There’s value in a bank branch
Who needs physical banks anymore? When you can do everything from cash checks to get a mortgage online these days, it’s no wonder that the number of brick-and-mortar bank branches even in the fast-growing Houston area shrank by 6 percent from 2010 to 2016.
Well, at least in the short term, a bank can be missed.
Research has shown that, well into the internet era, residents of low-income neighborhoods have been more likely to get a mortgage at a better interest rate when a bank branch is nearby. Even in areas where branches are relatively common, a branch’s disappearance can make a longstanding dent in loans to local small businesses.
People who don’t have bank accounts — which are easier to get when you can walk into a branch and ask questions — are more likely to use expensive services like check cashing and payday loans.
That’s why the National Community Reinvestment Coalition, a Washingtonbased advocacy group, put out a report this month with a more negative take on the declining number of bank branches. Although the 1977 Community Reinvestment Act prevents financial institutions from withdrawing completely from lower-income neighborhoods, the closures have disproportionately affected those areas, expanding the number of “banking deserts.” Shrinking northern cities like Baltimore, Chicago and Detroit lost 15 to 25 percent of their branches.

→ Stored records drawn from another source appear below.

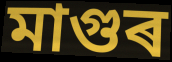
মাগুৰ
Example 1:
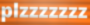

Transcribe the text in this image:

plzzzzzzz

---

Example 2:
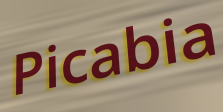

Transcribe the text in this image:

Picabia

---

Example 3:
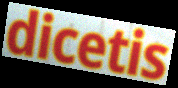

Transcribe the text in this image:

dicetis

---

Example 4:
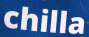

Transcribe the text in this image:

chilla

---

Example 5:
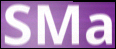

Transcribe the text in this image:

SMa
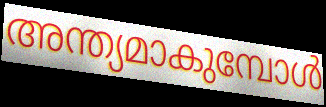
അന്ത്യമാകുമ്പോൾ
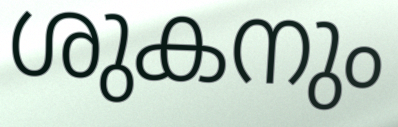
ശുകനും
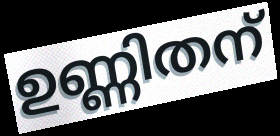
ഉണ്ണിതന്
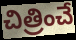
చిత్రించే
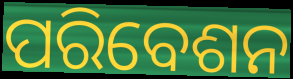
ପରିବେଶନ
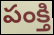
పంక్తి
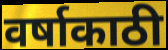
वर्षाकाठी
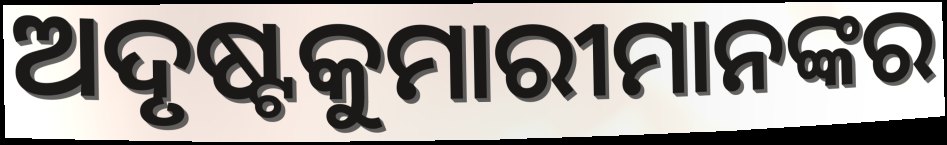
ଅଦୃଷ୍ଟକୁମାରୀମାନଙ୍କର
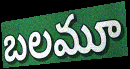
బలమూ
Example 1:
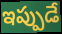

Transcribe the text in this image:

ఇప్పుడే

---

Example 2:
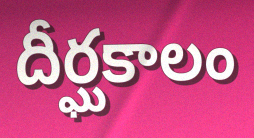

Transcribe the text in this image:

దీర్ఘకాలం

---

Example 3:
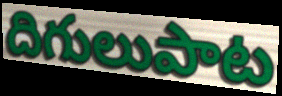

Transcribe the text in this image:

దిగులుపాట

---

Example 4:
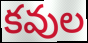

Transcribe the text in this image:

కవుల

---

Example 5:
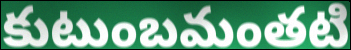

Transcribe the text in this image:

కుటుంబమంతటి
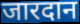
जारदान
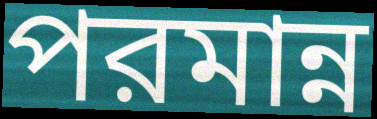
পরমান্ন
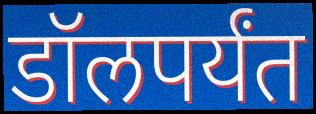
डॉलपर्यंत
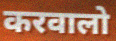
करवालो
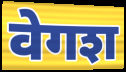
वेगश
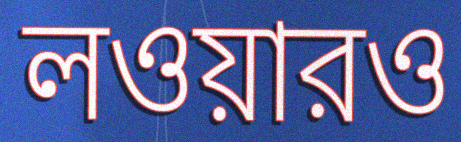
লওয়ারও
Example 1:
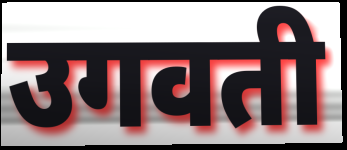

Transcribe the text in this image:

उगवती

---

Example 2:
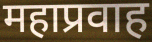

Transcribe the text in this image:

महाप्रवाह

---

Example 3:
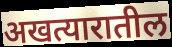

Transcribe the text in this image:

अखत्यारातील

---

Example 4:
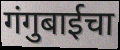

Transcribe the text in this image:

गंगुबाईचा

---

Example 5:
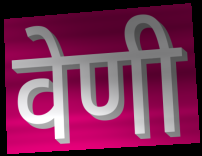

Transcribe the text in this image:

वेणी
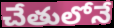
చేతులోనే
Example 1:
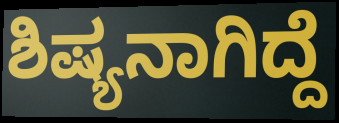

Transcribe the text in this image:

ಶಿಷ್ಯನಾಗಿದ್ದೆ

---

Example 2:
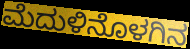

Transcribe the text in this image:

ಮೆದುಳಿನೊಳಗಿನ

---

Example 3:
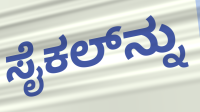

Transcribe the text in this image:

ಸೈಕಲ್‌ನ್ನು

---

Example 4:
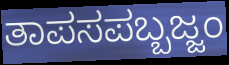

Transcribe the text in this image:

ತಾಪಸಪಬ್ಬಜ್ಜಂ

Danyelle Jones, business relations liaison for Houston’s Neighborhood Recovery Community Development Corp., has experienced that contraction firsthand. Until recently, she was a branch manager for Capital One, but her locations were converted into “select service centers,” which have more automated services and require far fewer employees.
The bank also closed 25 branches across Texas, as Capital One encourages its clients to use its digital platforms to do things like cash checks and make deposits. Jones says that will happen eventually, but some customers aren’t
quite there yet.
“I feel like the transition is going to happen, but it’s happening too fast,” Jones said. “In the community, people are not as receptive to digitizing their banking as banking employees are. People say all the time, ‘No, I want to come in, I want to talk to someone.’ ”
To help ease the transition, Jones said, bank employees need to take every branch visit as an opportunity to teach clients how to use online services themselves, with the knowledge that the branch might not be around much longer to help. The problem is, big data breaches have made many consumers reluctant to entrust their personal information to a computer.
“People are so afraid of it,” she said. “And I get it. Things go wrong all the time.”
But human bankers aren’t infallible either, she noted. And soon, consumers might not have much of a choice.